Aimed at improving communication methodologies between knowledge generators and knowledge seekers in the Greater Himalayan region, the project was to examine and promote the use of traditional media for passing on relevant agriculture and livelihood-related information to grassroots communities. Indigenous Media being a pilot project, Sanjay needed to exercise careful judgement in selecting project sites and partners that could provide representative samples of the regions of the Greater Himalayan region. Cultural attitudes, languages, currently used Indigenous Media and capabilities of local NGOs and institutions, were the basis for selecting partners and sites.

To showcase the effective use of indigenous media to disseminate complex scientific processes and matters about soil erosion prevention, Sanjay built a team of young local talented college students, and wrote, designed, storyboarded, and choreographed a theatre performance ‘Step-by-Step’.
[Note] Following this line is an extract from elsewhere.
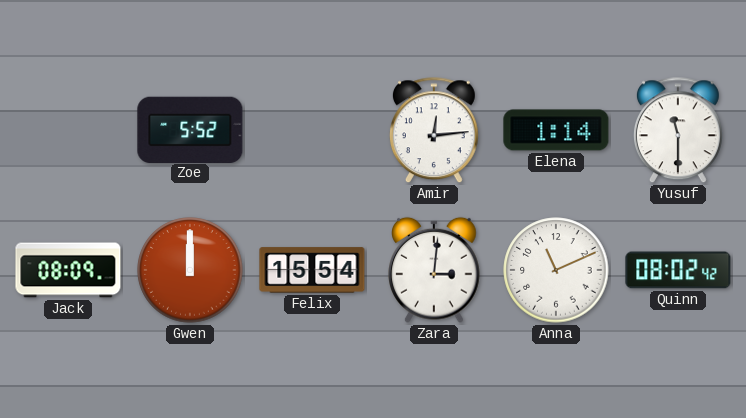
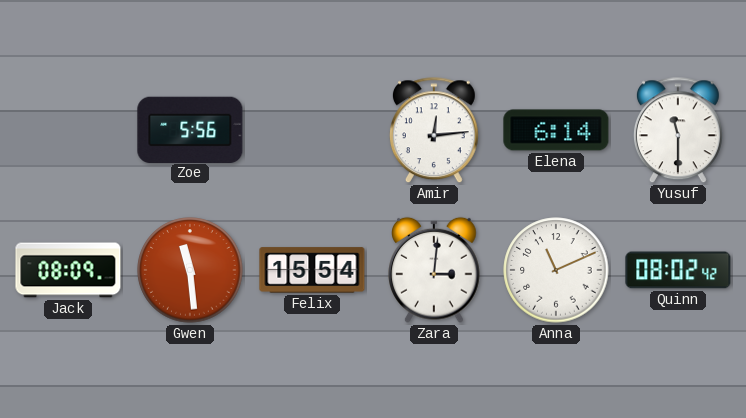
Zoe: 5:52 -> 5:56
Elena: 1:14 -> 6:14
Gwen: 12:00 -> 11:29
Sanjay trained the team in acting, puppet playing and puppet making. Emphasis was given to the fact that these productions were also to be replicated in impassable villages of the Greater Himalayan region; thus, producing these with minimal use of props and ensuring that the props were to be easily sourced locally. The production was designed such that each member of the team got to play each role on a rotation basis, i.e., the lead actor became the director the next day and the accountant the next day and so on. This ensured total focus of the team and ensured the smooth running of the production in case of any member’s absence.

This creative technique also trained each member to go to several villages and be able to reproduce the theatre all by themselves with the help of local talent and resources.

The theatrical production was also forerunner in the magic of puppets being intricately woven with a theatre (humans acting). The shadow puppet brought in the huge advantage of time-lapse and possibility to visually present the technique of formation of a step farm.